__What you will do__. For each line below that includes the string "having", show the whole line.

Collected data
-=-=-
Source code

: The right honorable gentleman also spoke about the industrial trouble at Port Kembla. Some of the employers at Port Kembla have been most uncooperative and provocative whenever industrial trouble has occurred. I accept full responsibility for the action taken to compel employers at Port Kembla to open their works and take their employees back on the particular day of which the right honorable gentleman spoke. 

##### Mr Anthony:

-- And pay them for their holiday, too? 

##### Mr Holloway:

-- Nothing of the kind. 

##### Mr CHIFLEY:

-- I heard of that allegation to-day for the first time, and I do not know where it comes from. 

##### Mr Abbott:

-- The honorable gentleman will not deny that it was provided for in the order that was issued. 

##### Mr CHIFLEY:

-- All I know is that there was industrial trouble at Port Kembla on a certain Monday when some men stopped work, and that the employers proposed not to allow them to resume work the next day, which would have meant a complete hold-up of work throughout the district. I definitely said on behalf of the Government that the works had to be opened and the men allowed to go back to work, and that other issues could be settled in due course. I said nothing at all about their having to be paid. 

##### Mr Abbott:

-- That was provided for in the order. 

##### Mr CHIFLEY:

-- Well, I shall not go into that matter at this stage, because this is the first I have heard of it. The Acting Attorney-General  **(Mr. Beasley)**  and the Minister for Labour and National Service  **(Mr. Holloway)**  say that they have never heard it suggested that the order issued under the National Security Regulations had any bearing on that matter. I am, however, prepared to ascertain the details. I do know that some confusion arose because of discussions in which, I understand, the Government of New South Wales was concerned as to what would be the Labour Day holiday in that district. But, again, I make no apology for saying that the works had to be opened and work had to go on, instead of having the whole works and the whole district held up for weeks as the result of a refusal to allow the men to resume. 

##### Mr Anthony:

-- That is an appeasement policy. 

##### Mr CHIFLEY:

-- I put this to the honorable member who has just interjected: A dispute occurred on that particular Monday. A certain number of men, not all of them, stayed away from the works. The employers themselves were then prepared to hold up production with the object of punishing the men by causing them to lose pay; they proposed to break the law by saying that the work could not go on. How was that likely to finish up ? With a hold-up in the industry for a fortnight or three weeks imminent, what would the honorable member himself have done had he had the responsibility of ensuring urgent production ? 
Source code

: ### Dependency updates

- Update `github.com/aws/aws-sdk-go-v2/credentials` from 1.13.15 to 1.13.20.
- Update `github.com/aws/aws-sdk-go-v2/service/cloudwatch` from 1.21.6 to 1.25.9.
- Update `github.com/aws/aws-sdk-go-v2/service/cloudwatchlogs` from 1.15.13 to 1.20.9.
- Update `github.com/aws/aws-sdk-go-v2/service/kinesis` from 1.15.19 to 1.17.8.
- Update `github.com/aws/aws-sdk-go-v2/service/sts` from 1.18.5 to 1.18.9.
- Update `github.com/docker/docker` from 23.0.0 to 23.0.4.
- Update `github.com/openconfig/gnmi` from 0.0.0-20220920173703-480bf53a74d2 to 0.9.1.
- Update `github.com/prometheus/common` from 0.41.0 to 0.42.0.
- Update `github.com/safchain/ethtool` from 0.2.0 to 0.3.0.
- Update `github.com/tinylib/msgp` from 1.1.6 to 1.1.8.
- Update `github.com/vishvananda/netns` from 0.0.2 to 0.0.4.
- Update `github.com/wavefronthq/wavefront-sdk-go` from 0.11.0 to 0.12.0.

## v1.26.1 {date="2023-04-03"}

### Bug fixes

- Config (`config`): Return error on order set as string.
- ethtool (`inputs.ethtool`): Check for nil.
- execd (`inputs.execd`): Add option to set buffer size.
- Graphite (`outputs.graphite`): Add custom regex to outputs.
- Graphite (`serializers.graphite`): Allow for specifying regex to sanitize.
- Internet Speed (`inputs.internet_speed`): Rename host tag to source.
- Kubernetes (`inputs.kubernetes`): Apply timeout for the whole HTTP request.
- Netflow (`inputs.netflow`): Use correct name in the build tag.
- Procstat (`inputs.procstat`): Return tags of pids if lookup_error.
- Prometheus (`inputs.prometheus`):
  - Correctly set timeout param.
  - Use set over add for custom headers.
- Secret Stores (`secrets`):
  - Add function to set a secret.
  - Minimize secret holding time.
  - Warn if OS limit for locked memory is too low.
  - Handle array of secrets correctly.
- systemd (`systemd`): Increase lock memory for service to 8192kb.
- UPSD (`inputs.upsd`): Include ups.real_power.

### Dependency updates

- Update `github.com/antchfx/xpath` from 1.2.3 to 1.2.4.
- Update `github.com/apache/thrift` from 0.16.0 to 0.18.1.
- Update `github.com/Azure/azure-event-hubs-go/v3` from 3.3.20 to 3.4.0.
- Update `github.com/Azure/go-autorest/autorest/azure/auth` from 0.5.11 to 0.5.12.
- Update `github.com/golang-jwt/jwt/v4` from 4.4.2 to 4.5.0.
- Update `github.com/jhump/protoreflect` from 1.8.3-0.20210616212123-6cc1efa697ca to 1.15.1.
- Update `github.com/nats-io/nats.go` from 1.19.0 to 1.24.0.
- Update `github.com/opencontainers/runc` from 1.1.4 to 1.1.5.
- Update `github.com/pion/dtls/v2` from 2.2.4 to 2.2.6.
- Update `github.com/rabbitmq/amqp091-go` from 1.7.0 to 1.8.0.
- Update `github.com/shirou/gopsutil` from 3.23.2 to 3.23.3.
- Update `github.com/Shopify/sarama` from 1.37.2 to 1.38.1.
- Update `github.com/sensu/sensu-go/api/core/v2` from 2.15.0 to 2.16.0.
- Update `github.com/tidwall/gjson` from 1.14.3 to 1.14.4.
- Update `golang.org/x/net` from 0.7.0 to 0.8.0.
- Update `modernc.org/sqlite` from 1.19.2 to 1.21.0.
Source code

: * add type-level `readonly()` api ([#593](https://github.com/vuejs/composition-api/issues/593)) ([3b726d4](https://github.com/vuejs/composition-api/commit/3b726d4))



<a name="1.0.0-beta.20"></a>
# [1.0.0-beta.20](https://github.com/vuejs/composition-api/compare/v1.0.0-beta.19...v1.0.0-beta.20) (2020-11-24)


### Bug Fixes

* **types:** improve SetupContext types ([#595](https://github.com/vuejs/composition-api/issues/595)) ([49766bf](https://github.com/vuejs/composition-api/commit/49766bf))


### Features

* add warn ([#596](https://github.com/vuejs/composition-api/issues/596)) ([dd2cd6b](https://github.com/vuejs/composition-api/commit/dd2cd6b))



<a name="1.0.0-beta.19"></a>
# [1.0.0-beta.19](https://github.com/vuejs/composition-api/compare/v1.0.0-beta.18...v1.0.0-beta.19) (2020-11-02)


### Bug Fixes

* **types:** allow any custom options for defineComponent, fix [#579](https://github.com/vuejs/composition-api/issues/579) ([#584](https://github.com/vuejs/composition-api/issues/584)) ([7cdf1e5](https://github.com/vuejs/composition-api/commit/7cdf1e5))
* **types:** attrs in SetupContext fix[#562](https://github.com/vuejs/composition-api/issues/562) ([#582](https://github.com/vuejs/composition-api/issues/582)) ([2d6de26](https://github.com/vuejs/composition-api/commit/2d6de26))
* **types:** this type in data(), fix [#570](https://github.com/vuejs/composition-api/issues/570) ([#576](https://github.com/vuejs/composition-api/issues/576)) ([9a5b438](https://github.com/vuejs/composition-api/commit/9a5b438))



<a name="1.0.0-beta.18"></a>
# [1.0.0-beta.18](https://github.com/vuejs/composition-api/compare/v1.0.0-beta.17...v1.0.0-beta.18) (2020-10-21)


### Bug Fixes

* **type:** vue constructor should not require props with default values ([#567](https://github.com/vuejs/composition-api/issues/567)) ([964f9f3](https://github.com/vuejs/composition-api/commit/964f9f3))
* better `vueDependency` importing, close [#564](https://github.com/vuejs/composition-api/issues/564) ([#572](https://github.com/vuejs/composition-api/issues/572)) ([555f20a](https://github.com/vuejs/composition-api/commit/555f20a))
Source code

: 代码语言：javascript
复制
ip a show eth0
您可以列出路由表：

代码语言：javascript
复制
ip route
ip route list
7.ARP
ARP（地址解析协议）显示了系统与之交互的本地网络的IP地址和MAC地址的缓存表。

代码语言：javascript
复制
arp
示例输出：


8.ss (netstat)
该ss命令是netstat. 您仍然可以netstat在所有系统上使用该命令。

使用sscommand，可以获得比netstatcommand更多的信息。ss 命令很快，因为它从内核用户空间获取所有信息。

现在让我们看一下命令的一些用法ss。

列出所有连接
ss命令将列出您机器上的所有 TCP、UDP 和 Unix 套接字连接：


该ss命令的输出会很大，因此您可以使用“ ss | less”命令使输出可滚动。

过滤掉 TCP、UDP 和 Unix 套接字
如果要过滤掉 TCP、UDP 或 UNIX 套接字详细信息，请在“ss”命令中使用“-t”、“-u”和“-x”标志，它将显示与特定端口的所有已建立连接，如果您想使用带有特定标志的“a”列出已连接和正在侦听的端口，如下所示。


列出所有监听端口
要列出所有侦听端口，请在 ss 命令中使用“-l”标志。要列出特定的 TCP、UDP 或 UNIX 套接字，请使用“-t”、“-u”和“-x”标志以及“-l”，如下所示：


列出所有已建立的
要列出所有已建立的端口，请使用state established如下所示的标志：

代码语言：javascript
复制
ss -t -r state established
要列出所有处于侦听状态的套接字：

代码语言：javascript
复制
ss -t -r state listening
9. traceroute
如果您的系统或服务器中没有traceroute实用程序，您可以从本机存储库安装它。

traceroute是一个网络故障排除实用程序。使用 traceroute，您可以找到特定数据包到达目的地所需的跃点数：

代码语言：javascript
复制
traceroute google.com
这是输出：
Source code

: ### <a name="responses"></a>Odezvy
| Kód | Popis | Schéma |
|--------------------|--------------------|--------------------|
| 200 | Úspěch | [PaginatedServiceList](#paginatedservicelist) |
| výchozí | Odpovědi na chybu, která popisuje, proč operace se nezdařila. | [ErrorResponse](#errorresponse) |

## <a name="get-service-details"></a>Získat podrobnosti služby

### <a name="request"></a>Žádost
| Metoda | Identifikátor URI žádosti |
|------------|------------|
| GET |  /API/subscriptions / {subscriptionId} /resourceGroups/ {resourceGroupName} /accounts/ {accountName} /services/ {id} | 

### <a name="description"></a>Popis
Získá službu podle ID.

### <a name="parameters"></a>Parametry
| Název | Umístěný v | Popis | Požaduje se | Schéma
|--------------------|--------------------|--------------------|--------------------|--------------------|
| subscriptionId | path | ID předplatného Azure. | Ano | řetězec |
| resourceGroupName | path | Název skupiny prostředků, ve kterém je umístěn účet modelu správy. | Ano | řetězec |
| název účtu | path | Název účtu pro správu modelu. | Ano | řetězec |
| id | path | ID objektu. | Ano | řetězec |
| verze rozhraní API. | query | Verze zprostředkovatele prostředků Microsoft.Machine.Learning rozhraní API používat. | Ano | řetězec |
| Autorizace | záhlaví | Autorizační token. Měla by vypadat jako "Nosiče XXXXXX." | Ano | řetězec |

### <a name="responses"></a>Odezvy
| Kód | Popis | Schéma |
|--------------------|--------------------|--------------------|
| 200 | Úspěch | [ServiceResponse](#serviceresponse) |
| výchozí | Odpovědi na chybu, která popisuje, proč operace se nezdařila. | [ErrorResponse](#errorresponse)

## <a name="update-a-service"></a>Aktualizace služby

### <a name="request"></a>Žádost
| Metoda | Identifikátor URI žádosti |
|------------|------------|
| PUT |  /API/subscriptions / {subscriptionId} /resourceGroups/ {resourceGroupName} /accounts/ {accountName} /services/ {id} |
-=-=-
__Exercise result__.
-- All I know is that there was industrial trouble at Port Kembla on a certain Monday when some men stopped work, and that the employers proposed not to allow them to resume work the next day, which would have meant a complete hold-up of work throughout the district. I definitely said on behalf of the Government that the works had to be opened and the men allowed to go back to work, and that other issues could be settled in due course. I said nothing at all about their having to be paid. 
-- Well, I shall not go into that matter at this stage, because this is the first I have heard of it. The Acting Attorney-General  **(Mr. Beasley)**  and the Minister for Labour and National Service  **(Mr. Holloway)**  say that they have never heard it suggested that the order issued under the National Security Regulations had any bearing on that matter. I am, however, prepared to ascertain the details. I do know that some confusion arose because of discussions in which, I understand, the Government of New South Wales was concerned as to what would be the Labour Day holiday in that district. But, again, I make no apology for saying that the works had to be opened and work had to go on, instead of having the whole works and the whole district held up for weeks as the result of a refusal to allow the men to resume. 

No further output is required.